Passage provided -
== Segment start ==
Be systematic.
Keep a log of every architecture you've tried, what the hyperparameters (layer sizes, learning rate, etc.) were, and what the resulting performance was. As you try more things, you can start seeing patterns about which parameters matter. If you find a bug in your code, be sure to cross out past results that are invalid due to the bug.
Start with a shallow network (just two layers, i.e. one non-linearity).
Deeper networks have exponentially more hyperparameter combinations, and getting even a single one wrong can ruin your performance. Use the small network to find a good learning rate and layer size; afterwards you can consider adding more layers of similar size.
If your learning rate is wrong, none of your other hyperparameter choices matter.
You can take a state-of-the-art model from a research paper, and change the learning rate such that it performs no better than random.
Smaller batches require lower learning rates.
When experimenting with different batch sizes, be aware that the best learning rate may be different depending on the batch size.
Making the network too wide generally doesn't hurt accuracy too much.
== Segment end ==
Problem statement -
Reproduce the neural network advice beginning at "Deeper networks have" and stopping after "better than random.", replacing "research paper" with "published study". Rely only on the neural network advice.

[Dataset entries]
== Segment start ==
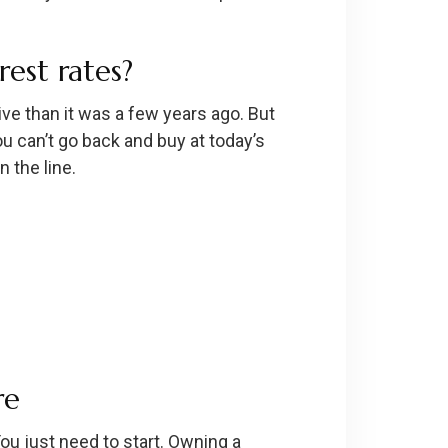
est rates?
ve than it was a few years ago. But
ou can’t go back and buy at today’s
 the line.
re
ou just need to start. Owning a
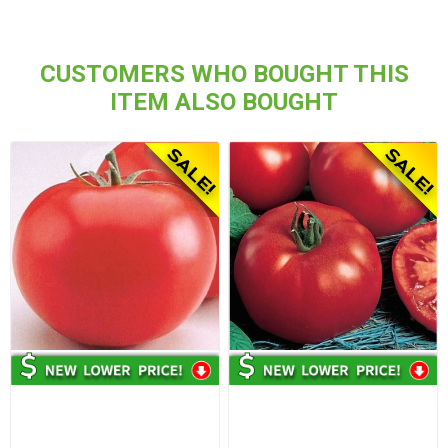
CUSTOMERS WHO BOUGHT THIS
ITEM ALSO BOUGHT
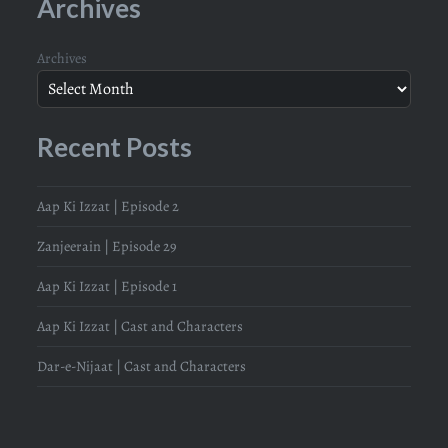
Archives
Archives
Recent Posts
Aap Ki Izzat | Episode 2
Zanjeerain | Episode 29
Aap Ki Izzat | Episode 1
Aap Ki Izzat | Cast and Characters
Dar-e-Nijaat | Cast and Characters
== Segment end ==
== Segment start ==
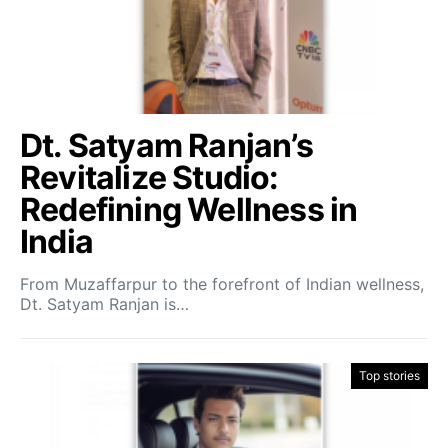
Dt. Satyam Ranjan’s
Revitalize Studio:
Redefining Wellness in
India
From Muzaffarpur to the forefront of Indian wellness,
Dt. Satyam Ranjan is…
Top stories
== Segment end ==
Reply -
Deeper networks have exponentially more hyperparameter combinations, and getting even a single one wrong can ruin your performance. Use the small network to find a good learning rate and layer size; afterwards you can consider adding more layers of similar size.
If your learning rate is wrong, none of your other hyperparameter choices matter.
You can take a state-of-the-art model from a published study, and change the learning rate such that it performs no better than random.